Esta noche encontré una punta de flecha en mi chamarra
que no usaba desde la
temporada pasada de frío, en febrero o marzo. La flecha fue obsequio de mi abuelo,
por ello la dejé en la bolsa del pecho, del lado izquierdo. Él me la regaló
ese mismo invierno, en enero, una de las últimas veces que lo vi.
La
flecha de pedernal oscuro tiene unas muescas en las que iba algún tipo de
cuerda y tanto podría ser de hace cien como de miles de años. Mi abuelo la
encontró en su labor, donde con los años encontró otras piezas de piedra
trabajada como esa, la mayoría flechas. Yo las vi en un especiero que no usaban,
junto a otras cosas.
Nunca
pensé que esos vestigios fueran del interés de mi abuelo, un ejidatario que
arreglaba zapatos, que era apreciado en el rancho; todos se referían a él en
diminutivo porque su padre tuvo primero su nombre. Para mí, desde mi infancia,
fue un hombre severo y pronto a la ira, tanto por mi experiencia como por las
narraciones que mi papá nos hacía de él. Era un hombre que se
molestaba por cualquier cosa que no estuviera bajo su control. Alto, un poco
obeso, parecía, así me lo pareció en mi niñez, que siempre estaba molesto.
Sus manos callosas no se diferenciaban de las manos de sus vecinos, para quienes su
vínculo con el pasado no se extiende más allá de los bisabuelos. Sin embargo,
esa afición suya de juntar esas piezas, esas piedras trabajadas, me sorprendió. Mi interés
por la Historia me relacionó con él aquella tarde, más que años de haber
convivido, quizá esa relación ya estaba ahí y no fui consciente de ella sino
hasta esa tarde de invierno.
Mi
abuelo había sufrido el año anterior una neumonía y una grave subida del azúcar
en la sangre, de los cuales quedó muy decaído. El hombre fuerte, quien tenía el
control de todo, era muy diferente en ese invierno. Había ido ese domingo y
otros anteriores con mis padres, iba a partir leña, llevar agua a las vacas,
ayudar a ponerle el bozal a una becerra para que no mamara. Recuerdo que mi
abuelo lamentó no tener la fuerza para ayudarnos.
Aquella
tarde bebíamos café luego de haber partido leña y dado de comer a las vacas.

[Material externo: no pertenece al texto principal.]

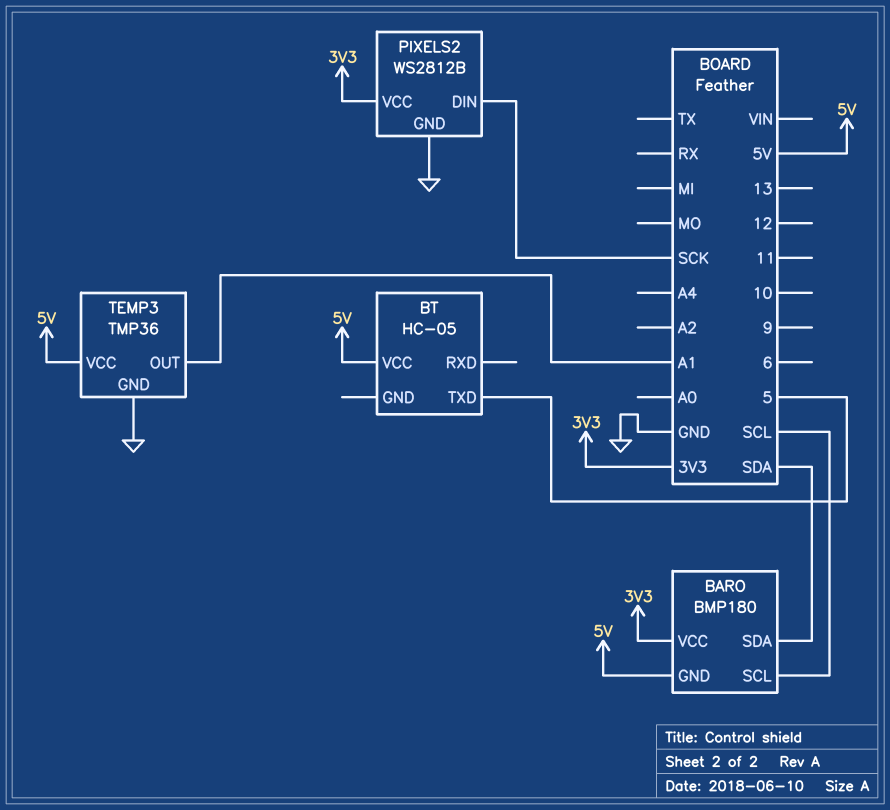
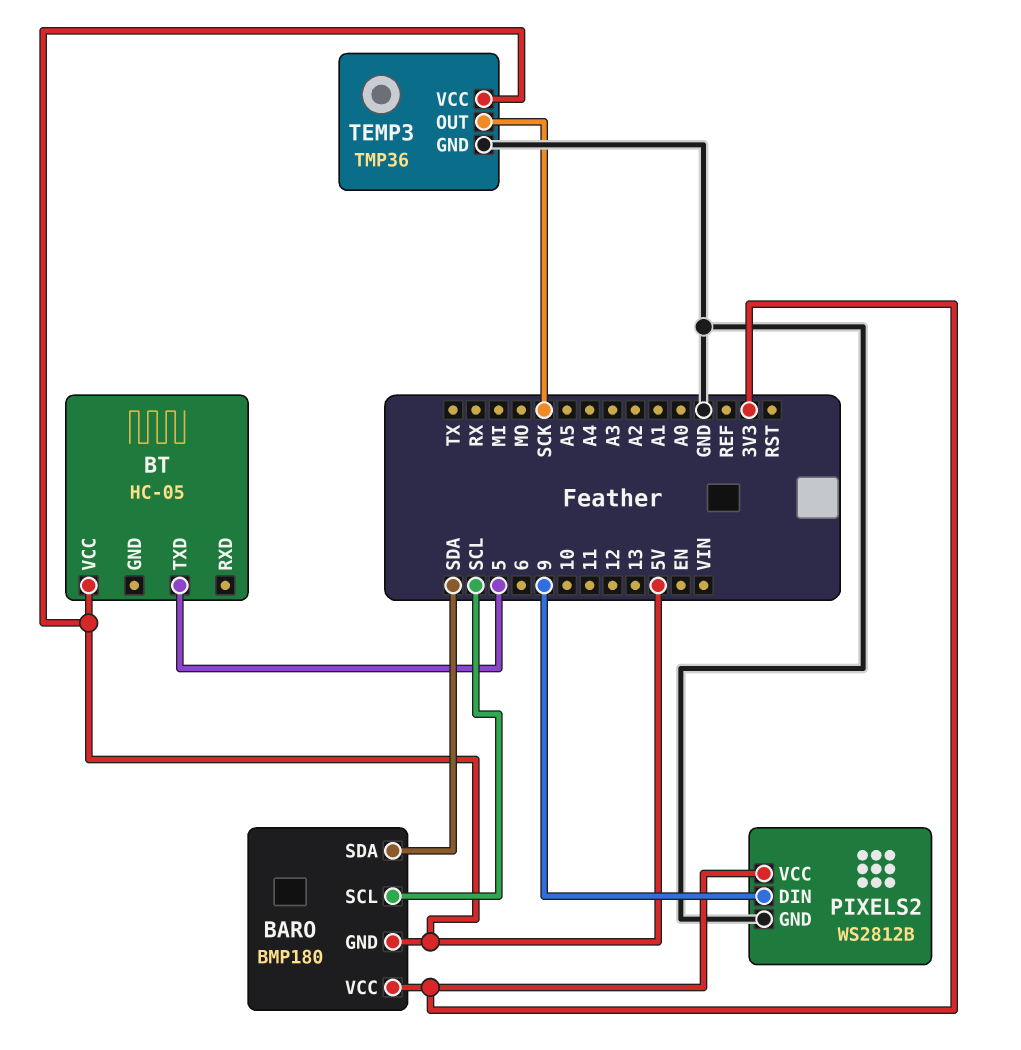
PIXELS2 pin DIN: SCK -> 9
TEMP3 pin OUT: A1 -> SCK

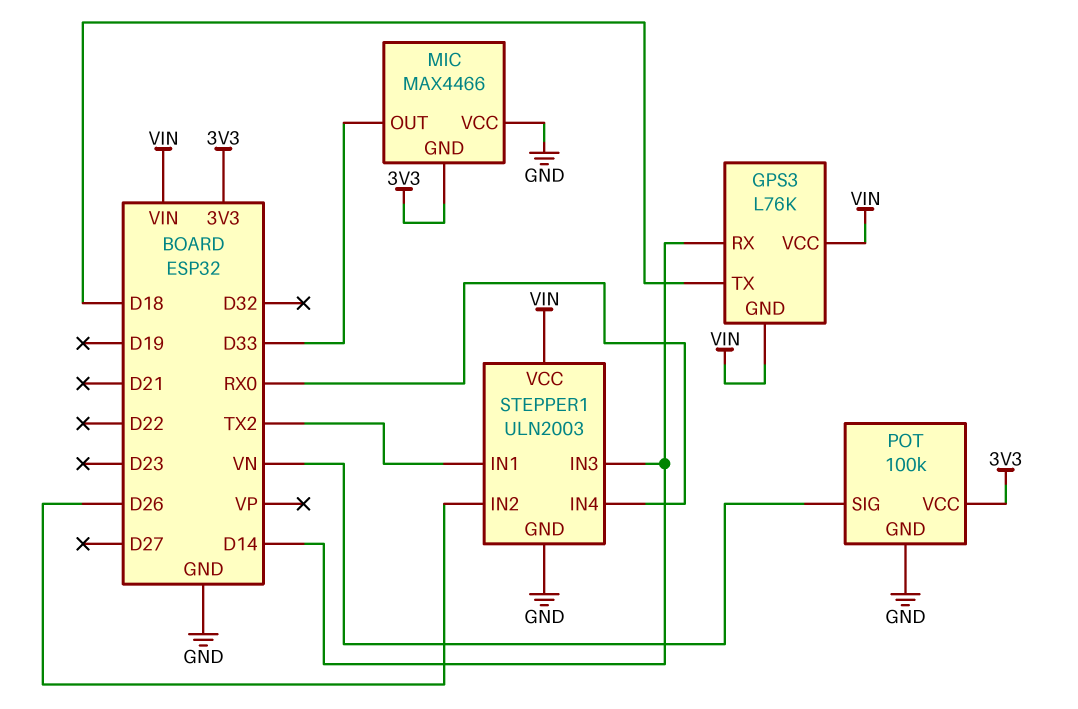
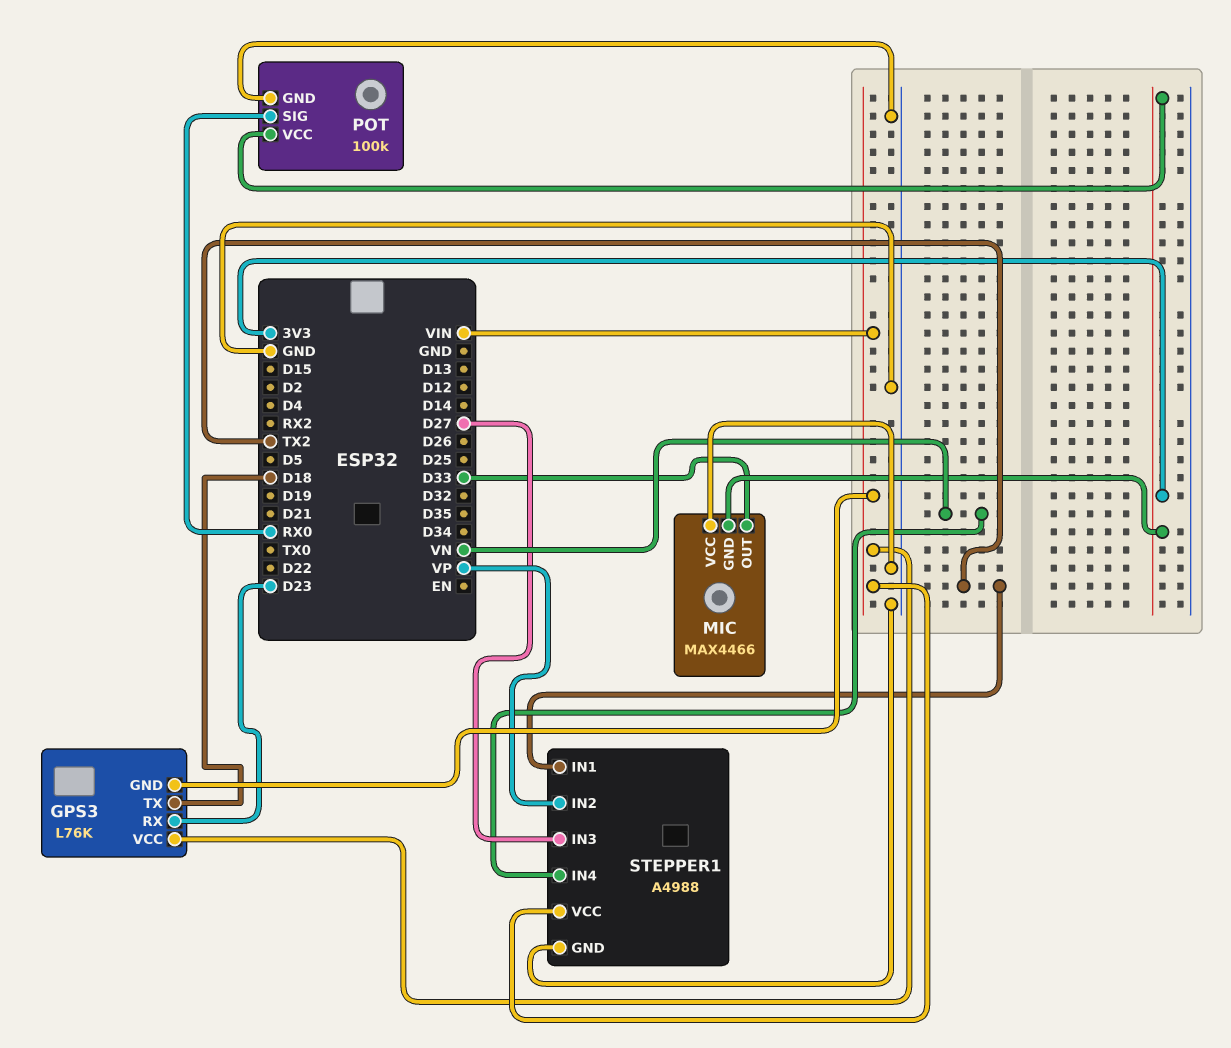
GPS3 pin RX: D14 -> D23
POT pin SIG: VN -> RX0
STEPPER1: ULN2003 -> A4988
STEPPER1 pin IN2: D26 -> VP
STEPPER1 pin IN3: D14 -> D27
STEPPER1 pin IN4: RX0 -> VN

Quise ver dentro de ese especiero porque estaba en ese estante desde que recordaba, y como si fuera niño extraje de él los tornillos oxidados, una medalla
de San Judas Tadeo, una figura de niño de rosca de reyes y tres o cuatro puntas
de flechas junto a piezas de pedernal trabajado. Los observé y pensé en
aquellos hombres que las hicieron, quienes habitaron antes de nosotros aquellos
campos y cazaron o guerrearon con aquellas piezas.
Mi
abuela le dijo a mi abuelo que me diera todas las piezas. Mi abuelo renegó:
“Oh, tú qué sabes”. Vio las diferentes
puntas de flechas, las palpó con sus dedos callosos, tomó una de las que tenía
mejor forma y me la dio. Es la que guardaba en la bolsa de mi chamarra.